Since banks and credit card companies use third parties to process all kinds of transactions, including credit reporting, an enormous amount of data is being exchanged, he said.

"It does get a little more complicated when third parties are involved, and banks would seek discretion to work with the affected parties, to have some flexibility," said Elmendorf.

"Banks are always going to err on the side of protecting consumers," said John Hall, spokesman for the American Bankers Association, which is also looking for flexibility and notification standards that pre-empt the state laws.

"If Congress does act in this area," he added, it is ABA's hope "that a uniform approach be taken so financial services and companies aren’t subject to a hodgepodge of laws."

On the other hand, Cato's Harper says the notification is just a "sideshow" to the real problem of security. He said states and consumers should have the ability to sue companies under the common law liability rule where harm by security breaches can be proven.

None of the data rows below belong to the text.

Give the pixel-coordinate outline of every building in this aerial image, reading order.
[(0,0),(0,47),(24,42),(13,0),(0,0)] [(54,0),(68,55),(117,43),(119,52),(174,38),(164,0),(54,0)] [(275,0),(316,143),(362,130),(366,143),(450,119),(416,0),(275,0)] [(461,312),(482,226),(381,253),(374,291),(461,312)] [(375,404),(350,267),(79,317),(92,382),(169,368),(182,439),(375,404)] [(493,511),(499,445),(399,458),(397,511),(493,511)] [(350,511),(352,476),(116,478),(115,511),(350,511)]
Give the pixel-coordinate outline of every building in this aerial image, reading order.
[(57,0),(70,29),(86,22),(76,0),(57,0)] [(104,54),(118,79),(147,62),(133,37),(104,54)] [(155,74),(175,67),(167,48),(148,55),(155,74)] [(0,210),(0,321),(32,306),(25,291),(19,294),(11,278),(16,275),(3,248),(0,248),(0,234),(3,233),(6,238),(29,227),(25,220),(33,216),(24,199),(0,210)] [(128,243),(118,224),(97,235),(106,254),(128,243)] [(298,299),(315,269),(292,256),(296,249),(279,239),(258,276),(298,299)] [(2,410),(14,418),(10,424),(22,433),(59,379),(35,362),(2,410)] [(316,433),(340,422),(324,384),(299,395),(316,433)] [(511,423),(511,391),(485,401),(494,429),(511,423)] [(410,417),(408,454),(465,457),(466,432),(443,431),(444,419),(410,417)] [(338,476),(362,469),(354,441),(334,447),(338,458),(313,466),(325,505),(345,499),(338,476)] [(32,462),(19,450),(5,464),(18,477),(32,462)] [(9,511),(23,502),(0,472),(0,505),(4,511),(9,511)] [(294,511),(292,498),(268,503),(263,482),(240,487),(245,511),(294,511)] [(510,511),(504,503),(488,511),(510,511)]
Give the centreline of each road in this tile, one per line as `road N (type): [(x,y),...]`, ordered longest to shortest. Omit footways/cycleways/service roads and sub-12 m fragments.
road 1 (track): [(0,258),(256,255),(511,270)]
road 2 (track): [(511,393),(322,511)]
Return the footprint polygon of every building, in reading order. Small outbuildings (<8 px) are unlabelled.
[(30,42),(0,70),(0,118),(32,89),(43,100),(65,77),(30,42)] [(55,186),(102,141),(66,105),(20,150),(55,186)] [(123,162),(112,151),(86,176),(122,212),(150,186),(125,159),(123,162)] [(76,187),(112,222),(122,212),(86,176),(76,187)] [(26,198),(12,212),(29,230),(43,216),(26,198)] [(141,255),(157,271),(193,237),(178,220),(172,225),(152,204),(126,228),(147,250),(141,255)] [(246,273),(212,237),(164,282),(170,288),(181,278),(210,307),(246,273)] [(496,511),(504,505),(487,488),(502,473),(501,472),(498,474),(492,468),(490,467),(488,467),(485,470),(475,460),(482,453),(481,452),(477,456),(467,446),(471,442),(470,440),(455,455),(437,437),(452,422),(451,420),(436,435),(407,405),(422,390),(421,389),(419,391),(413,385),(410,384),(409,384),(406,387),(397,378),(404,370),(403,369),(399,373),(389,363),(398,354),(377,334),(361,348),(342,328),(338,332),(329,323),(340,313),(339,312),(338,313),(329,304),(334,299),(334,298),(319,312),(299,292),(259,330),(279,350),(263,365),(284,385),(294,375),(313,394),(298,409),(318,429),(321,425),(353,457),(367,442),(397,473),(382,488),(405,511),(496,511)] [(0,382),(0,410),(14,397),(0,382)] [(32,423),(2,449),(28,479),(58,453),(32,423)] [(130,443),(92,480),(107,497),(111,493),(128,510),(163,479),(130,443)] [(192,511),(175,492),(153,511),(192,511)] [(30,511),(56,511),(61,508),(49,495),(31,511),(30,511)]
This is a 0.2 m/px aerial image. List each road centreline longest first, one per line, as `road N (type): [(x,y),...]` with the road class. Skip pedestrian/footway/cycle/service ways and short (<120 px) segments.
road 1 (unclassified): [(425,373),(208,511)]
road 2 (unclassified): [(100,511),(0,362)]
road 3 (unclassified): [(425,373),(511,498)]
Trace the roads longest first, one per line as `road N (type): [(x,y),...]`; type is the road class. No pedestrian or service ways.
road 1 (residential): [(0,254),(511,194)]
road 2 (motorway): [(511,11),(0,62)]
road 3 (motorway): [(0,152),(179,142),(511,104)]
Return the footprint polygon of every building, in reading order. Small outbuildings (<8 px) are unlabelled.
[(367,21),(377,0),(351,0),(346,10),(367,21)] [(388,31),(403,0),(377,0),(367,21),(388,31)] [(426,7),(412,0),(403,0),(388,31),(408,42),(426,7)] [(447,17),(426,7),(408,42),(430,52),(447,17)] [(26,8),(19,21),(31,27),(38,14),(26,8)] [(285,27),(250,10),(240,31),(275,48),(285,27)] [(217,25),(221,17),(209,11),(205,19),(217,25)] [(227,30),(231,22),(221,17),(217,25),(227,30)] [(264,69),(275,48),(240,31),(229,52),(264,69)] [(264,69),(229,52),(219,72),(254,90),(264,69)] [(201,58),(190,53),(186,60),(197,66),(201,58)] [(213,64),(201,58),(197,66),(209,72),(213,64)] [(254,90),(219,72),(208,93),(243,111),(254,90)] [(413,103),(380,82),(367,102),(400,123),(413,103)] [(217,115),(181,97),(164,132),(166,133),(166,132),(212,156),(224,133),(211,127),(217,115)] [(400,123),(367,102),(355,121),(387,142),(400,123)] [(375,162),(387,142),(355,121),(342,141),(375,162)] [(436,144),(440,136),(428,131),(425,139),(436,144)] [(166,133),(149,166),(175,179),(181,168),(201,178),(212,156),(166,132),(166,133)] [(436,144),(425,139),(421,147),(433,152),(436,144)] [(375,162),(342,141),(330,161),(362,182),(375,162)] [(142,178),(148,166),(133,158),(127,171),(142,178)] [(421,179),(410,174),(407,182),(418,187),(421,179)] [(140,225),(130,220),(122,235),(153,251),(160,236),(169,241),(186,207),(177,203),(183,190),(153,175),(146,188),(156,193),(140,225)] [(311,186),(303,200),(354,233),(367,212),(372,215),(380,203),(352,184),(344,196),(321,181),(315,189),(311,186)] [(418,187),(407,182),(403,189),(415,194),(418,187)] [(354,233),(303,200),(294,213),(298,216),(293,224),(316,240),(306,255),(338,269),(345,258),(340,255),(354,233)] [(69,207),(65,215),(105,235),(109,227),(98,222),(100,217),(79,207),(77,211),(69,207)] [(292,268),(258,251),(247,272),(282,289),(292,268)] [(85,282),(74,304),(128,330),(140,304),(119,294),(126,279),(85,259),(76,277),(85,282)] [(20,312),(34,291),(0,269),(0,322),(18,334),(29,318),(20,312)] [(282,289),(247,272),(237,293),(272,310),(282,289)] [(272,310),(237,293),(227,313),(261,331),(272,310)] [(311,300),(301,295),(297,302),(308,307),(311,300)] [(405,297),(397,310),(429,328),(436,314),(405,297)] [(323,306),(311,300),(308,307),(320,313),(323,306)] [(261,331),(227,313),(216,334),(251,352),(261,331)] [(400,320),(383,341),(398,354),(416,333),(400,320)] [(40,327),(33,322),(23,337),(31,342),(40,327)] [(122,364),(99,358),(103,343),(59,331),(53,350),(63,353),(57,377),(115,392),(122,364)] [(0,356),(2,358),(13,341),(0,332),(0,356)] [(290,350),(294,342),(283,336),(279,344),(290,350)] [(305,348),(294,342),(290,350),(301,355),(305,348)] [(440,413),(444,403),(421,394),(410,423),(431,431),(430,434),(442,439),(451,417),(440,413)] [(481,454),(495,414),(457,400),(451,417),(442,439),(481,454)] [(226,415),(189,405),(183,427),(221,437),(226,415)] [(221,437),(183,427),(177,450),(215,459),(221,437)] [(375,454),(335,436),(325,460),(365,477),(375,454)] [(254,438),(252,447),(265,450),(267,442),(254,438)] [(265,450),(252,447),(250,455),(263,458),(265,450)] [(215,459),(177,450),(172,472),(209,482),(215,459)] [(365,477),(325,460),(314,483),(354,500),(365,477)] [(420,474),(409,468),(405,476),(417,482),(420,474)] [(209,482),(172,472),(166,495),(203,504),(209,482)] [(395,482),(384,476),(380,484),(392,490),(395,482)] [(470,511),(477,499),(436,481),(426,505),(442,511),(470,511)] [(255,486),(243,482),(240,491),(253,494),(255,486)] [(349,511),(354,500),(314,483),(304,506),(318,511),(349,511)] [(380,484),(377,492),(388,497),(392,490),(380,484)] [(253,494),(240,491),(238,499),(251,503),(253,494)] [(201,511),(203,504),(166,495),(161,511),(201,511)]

Courts in New Hampshire and Michigan have already tested this, Harper said, and it would be a more effective way of putting companies on notice.

"Most likely, if this rule were adopted, then companies would be more proactive about protecting their consumers," he said.

Montezemolo said a bipartisan bill introduced by leaders in the Senate Judiciary Committee looks to be the least pre-emptive, in that it allows the federal government and state attorneys general, not just the affected company, help determine whether notification is required.

"We just want to see something comprehensive for the consumer," she said.